Opening, February 6, 2024, 6 pm
Exhibition, February 7 – March 29, 2024

“Viewing habits are deeply anchored in us historically, and certain objects and images trigger certain stereotypes,” says Lisl Ponger, who has been dealing for decades with (re)presentations of the foreign and the familiar in her films, photographs, and exhibitions. Her artistic practice is centered around the construction of cultural identity at the interface between art, everyday culture, and ethnology. In the 1990s, which were dominated in Austria by the xenophobic rhetoric of the national Freedom Party (FPÖ), she created imagery of migrants and their communities in Vienna in her large-scale photographic projects to counter the prevailing stereotypical reporting of the mass media.

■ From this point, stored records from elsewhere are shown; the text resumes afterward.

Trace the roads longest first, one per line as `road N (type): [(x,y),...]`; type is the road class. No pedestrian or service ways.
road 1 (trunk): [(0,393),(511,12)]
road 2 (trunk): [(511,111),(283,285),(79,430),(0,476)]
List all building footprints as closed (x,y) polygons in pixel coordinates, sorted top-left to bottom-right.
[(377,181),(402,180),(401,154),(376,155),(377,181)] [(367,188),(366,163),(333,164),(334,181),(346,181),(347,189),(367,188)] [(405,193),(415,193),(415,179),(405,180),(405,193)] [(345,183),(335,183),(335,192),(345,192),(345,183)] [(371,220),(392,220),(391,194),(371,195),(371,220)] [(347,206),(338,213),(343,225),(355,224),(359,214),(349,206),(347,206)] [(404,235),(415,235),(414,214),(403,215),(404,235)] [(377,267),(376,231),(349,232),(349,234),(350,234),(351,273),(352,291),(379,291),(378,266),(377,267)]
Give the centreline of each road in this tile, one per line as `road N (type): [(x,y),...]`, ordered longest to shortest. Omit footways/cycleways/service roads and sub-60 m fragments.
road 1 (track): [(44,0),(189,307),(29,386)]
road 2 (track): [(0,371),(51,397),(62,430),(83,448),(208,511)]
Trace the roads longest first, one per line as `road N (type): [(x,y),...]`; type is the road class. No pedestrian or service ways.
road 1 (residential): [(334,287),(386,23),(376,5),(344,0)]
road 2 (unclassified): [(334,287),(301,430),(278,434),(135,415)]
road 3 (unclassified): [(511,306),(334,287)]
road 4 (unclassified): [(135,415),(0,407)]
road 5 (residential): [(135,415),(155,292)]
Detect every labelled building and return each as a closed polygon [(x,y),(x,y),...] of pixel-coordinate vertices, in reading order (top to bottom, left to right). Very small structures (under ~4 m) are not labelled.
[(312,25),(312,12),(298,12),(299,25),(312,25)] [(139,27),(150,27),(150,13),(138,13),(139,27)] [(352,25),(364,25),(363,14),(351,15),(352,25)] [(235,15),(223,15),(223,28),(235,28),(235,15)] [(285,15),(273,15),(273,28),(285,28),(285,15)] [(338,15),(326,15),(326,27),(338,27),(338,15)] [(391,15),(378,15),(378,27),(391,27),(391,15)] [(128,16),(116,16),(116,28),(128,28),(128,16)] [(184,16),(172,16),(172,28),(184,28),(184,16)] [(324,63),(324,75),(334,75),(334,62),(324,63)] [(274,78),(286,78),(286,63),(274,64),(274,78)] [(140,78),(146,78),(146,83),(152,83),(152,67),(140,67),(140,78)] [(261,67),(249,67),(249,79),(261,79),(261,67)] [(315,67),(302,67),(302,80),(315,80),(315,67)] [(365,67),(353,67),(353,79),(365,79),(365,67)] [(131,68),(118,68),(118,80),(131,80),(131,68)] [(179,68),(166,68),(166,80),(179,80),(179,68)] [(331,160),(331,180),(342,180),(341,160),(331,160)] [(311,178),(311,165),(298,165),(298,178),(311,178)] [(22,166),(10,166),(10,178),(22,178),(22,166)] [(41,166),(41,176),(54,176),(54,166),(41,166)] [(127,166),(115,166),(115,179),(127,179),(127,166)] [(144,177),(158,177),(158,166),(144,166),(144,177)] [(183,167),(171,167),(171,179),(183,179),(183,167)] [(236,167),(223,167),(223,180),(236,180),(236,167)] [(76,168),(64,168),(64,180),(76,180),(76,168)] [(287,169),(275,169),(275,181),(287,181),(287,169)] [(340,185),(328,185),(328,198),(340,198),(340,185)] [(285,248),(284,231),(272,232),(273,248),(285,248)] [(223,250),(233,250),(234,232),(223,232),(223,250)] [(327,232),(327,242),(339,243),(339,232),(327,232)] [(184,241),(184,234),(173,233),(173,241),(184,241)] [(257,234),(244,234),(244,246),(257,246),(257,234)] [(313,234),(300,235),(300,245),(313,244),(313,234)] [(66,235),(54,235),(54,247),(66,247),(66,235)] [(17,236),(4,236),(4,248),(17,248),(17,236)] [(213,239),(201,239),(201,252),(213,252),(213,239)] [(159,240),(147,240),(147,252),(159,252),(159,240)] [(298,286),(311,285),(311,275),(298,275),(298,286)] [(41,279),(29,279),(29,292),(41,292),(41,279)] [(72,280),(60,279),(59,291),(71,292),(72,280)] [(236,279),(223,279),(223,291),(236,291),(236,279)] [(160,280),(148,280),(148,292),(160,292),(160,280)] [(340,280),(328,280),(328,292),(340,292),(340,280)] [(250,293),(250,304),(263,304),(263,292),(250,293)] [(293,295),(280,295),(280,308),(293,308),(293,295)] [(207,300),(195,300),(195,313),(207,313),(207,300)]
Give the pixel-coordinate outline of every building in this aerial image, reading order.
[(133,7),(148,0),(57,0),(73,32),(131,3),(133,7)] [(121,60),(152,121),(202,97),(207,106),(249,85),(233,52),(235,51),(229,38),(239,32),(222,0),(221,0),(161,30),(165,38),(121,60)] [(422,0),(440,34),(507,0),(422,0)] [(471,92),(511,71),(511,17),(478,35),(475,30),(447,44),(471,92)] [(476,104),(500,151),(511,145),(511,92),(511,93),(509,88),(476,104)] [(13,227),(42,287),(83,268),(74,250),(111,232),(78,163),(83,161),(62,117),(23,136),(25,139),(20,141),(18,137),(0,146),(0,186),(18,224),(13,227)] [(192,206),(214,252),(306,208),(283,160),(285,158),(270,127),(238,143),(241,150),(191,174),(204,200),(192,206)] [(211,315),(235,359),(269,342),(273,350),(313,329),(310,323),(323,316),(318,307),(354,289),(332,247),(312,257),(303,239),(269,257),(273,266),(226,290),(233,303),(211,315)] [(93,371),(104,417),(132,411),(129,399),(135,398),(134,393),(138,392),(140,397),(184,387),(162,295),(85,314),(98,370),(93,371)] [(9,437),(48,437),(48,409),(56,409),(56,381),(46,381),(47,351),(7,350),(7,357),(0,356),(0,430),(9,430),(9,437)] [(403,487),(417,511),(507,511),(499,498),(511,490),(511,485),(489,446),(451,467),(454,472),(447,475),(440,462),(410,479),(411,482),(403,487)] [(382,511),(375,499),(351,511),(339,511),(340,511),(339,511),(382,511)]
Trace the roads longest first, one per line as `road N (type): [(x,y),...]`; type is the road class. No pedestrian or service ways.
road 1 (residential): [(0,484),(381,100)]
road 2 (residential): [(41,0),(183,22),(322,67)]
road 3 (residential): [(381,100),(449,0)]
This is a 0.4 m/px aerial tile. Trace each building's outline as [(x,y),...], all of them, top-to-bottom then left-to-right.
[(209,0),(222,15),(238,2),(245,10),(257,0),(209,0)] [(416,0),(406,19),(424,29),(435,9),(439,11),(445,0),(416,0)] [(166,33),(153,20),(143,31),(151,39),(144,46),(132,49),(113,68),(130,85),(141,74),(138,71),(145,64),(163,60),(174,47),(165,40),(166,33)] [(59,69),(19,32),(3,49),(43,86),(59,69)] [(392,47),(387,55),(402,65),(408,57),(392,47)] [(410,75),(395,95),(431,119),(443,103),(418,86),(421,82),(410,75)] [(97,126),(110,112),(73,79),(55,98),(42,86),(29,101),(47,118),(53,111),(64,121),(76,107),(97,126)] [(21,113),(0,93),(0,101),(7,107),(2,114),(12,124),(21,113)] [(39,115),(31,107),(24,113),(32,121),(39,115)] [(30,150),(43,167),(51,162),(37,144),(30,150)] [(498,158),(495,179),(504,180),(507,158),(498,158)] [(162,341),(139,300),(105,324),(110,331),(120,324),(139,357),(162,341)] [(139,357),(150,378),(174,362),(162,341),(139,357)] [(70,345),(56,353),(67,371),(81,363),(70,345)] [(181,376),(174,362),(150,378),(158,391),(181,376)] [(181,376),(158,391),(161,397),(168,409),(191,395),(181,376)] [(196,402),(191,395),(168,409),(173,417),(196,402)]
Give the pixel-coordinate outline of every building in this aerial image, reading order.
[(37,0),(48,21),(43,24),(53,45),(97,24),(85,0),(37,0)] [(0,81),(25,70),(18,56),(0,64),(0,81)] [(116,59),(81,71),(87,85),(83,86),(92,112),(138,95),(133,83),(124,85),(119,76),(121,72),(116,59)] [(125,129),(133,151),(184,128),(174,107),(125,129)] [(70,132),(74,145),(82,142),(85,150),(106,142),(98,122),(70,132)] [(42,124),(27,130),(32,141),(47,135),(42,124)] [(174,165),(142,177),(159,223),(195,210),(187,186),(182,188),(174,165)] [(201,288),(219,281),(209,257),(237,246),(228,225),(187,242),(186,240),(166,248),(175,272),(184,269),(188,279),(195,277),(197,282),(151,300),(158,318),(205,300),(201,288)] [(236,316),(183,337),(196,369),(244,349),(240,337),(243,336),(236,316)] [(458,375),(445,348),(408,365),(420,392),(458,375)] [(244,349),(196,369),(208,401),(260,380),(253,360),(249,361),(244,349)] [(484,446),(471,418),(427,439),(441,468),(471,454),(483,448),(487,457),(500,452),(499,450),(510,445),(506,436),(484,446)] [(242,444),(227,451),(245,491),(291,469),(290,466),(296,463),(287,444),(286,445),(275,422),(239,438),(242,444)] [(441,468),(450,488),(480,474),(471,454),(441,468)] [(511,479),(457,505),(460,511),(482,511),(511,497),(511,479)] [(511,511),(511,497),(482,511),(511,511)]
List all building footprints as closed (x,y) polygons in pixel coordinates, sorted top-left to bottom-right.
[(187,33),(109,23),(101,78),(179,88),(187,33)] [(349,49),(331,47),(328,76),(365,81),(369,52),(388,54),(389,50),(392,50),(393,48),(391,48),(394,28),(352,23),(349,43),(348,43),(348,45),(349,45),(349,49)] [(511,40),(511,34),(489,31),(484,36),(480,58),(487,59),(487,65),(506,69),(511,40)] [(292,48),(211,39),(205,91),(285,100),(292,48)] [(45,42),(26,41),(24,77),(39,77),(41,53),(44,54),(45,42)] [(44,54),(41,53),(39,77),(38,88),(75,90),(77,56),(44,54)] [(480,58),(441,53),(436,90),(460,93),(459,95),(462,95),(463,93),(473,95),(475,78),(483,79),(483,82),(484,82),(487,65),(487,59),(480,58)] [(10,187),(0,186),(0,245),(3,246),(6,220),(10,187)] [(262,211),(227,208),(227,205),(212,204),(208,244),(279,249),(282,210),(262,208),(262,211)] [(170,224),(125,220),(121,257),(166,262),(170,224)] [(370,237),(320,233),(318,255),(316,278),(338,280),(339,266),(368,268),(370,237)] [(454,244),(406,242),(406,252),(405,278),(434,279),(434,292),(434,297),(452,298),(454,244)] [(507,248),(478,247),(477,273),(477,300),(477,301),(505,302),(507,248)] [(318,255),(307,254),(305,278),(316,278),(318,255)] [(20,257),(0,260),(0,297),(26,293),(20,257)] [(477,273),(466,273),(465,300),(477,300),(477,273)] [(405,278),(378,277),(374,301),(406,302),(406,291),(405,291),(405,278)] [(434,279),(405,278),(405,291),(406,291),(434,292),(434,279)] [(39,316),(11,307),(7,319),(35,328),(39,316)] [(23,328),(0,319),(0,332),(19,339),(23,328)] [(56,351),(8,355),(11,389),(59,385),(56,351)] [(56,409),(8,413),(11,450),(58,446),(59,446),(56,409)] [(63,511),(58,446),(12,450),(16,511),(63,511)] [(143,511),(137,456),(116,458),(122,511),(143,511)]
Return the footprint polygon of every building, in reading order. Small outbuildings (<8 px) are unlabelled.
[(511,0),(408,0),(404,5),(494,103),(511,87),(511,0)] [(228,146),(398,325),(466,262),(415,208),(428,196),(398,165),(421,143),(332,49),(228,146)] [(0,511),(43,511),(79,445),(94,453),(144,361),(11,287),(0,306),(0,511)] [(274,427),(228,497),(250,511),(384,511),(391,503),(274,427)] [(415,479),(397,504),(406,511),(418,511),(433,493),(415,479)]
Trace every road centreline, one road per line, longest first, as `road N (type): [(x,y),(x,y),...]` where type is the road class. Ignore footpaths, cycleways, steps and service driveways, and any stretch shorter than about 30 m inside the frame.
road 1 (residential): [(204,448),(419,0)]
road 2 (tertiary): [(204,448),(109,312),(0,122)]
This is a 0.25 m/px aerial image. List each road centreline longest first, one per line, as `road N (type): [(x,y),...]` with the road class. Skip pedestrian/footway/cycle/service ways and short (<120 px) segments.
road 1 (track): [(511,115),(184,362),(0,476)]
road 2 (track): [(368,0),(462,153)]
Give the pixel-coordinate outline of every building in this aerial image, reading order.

A decade later, Lisl Ponger critically reflected on her own practice in the film Phantom Foreign Vienna (2004). Although she was a guest at more than 70 communities, the film does not deal with “the others” or grant “the others their say in a gesture often predetermined by hierarchies (giving someone a voice or a space, for example, is already a gesture that entails a hierarchy).” Rather, as Dietmar Schwärzler puts it, the film “reveals Ponger’s own working methods, ordering principles, montage, and viewing patterns.”*

Ponger’s preoccupation with ethnographic museums, which were founded to classify objects of colonial collection frenzies and to spatialize notions of “the others,” led her to realize the Museum of Foreign and Familiar Cultures (MuKul) in 2014. This museum applies the ethnological perspective to the milieu she and probably large parts of her audience belong to: the so-called “middle class,” whose future is anything but certain. The artist turns the museum into a mirror of sorts in which power relations can be scrutinized. At Kunstraum Lakeside, Lisl Ponger will present a new project about Austria’s “welcome culture.”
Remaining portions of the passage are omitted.